DOCUMENT SEGMENT:
*** Begin section ***
# Wade Steffey



## hardheadjarhead (Jul 24, 2007)

This is late in being posted, but I was away from M.T. for some time.  Forgive me for posting it now.

On January 18th, Purdue freshman Wade Steffey turned up missing.  A search was initiated, and he was nowhere to be found.  Some here may be familiar with the story, as it made the national news.

Wade was one of my black belts.  He started training with me at age eight.  His mother started training at my school as well, and she earned her black belt as well...and eventually taught classes for me.

A number of my school's black belts...friends of Wade's and his mother...helped in the searches for him.

Nine weeks after his disappearance Wade's body was found in an unlocked utility room that Purdue staff hadn't adequately searched.  He'd wandered in there on the night of his disappearance looking to gain access to a dorm to which he had no key.  The area contained dangerously high voltage electrical equipment--but was not marked so.  Apparently while looking for a light switch Wade touched a live wire and was killed instantly.
*** End section ***
DATA EXCERPTS:
*** Begin section ***
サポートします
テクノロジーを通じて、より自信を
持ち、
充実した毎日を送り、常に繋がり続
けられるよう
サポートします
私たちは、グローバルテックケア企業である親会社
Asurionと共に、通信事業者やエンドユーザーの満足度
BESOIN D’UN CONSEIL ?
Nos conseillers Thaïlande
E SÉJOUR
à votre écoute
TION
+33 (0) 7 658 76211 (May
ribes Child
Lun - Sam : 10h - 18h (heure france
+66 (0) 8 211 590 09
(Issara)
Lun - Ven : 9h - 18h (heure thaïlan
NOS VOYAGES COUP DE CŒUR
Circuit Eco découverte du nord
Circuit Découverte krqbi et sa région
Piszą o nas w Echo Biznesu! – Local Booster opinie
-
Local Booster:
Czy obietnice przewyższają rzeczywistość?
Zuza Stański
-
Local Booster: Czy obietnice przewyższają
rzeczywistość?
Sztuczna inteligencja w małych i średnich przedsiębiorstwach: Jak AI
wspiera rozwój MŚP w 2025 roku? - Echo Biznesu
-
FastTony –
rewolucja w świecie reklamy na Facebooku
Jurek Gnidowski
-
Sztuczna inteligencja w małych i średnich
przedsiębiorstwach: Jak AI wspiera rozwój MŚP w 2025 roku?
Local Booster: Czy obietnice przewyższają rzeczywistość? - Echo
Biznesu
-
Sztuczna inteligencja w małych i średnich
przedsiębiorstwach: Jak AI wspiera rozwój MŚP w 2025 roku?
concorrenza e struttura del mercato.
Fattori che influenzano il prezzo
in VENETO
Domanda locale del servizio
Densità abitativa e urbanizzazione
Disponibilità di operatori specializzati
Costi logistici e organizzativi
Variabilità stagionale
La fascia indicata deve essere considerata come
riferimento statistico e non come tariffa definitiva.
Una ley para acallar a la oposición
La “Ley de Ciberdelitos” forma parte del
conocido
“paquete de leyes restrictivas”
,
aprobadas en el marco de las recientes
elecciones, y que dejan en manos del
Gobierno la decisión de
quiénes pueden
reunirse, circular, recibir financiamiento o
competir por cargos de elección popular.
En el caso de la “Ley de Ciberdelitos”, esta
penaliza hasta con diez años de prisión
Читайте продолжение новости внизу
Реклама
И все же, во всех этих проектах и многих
*** End section ***
EXERCISE SET:
(A) Using the forum post about Wade Steffey, decide whether each statement agrees with it: (i) Wade began training at age eight; (ii) Wade's body was found three weeks after he disappeared; (iii) the utility room was marked as containing high voltage equipment. For each, answer yes or no and quote the words that decide it.
(B) Substitute "lessons" for "classes" in the part of the forum post about Wade Steffey that opens with the words containing "Wade was one" and closes with "classes for me.", and give that part again.

RESPONSES TO THE TASKS:
(A)
(i) Yes: "He started training with me at age eight."
(ii) No: "Nine weeks after his disappearance Wade's body was found"
(iii) No: "The area contained dangerously high voltage electrical equipment--but was not marked so."

(B)
Wade was one of my black belts.  He started training with me at age eight.  His mother started training at my school as well, and she earned her black belt as well...and eventually taught lessons for me.